Except that it's an algorithm oblivious to the involved heap sizes. And that it doesn't require heuristics how to handle the different "generations" (as there are none). And that it requires much less memory. And that it works well with custom destructors.

November 25, 2020
On Wednesday, 25 November 2020 at 06:21:21 UTC, Paulo Pinto wrote:
> ARC/RC also stops the world, hence the typical optimization to move the referenced data to a background thread when the reference count reaches zero for cleanup, and use of deferred/hazardous pointers.

ARC does not stop the world.
Algorithms that need hazard should do their own.

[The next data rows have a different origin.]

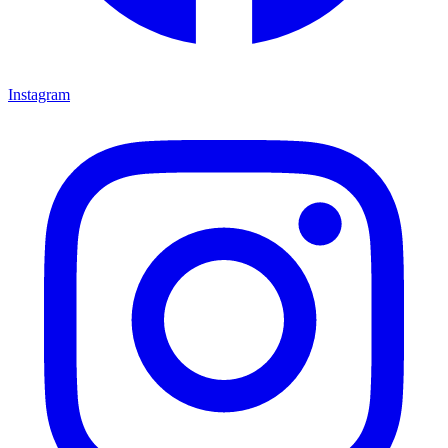
Instagram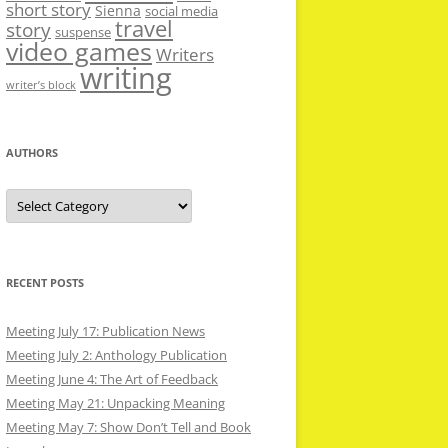
short story
Sienna
social media
travel
story
suspense
video games
Writers
writing
writer’s block
AUTHORS
Authors
RECENT POSTS
Meeting July 17: Publication News
Meeting July 2: Anthology Publication
Meeting June 4: The Art of Feedback
Meeting May 21: Unpacking Meaning
Meeting May 7: Show Don’t Tell and Book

ARC should be as light as it can be. D is for systems programming.

November 25, 2020
On Wednesday, 25 November 2020 at 07:43:23 UTC, Ola Fosheim Grostad wrote:
> ARC does not stop the world.

He means the "unbounded" destruction phase when an enormous data structure needs to be free()d. This problem -- if it really comes up -- is not part of the reference counting mechanism at all. Manual memory management with free() calls produces exactly the same effect.
November 25, 2020
Unity moving to incremental GC

https://www.youtube.com/watch?v=5Fks2NArDc0
November 25, 2020
On Wednesday, 25 November 2020 at 07:54:57 UTC, Araq wrote:
> On Wednesday, 25 November 2020 at 07:43:23 UTC, Ola Fosheim Grostad wrote:
>> ARC does not stop the world.
>
> He means the "unbounded" destruction phase when an enormous data structure needs to be free()d. This problem -- if it really comes up -- is not part of the reference counting mechanism at all. Manual memory management with free() calls produces exactly the same effect.

It could happen in a game where you can teleport, but ARC can be combined with scene allocators. So if you delete the whole scene you would not need to deallocate individual objects.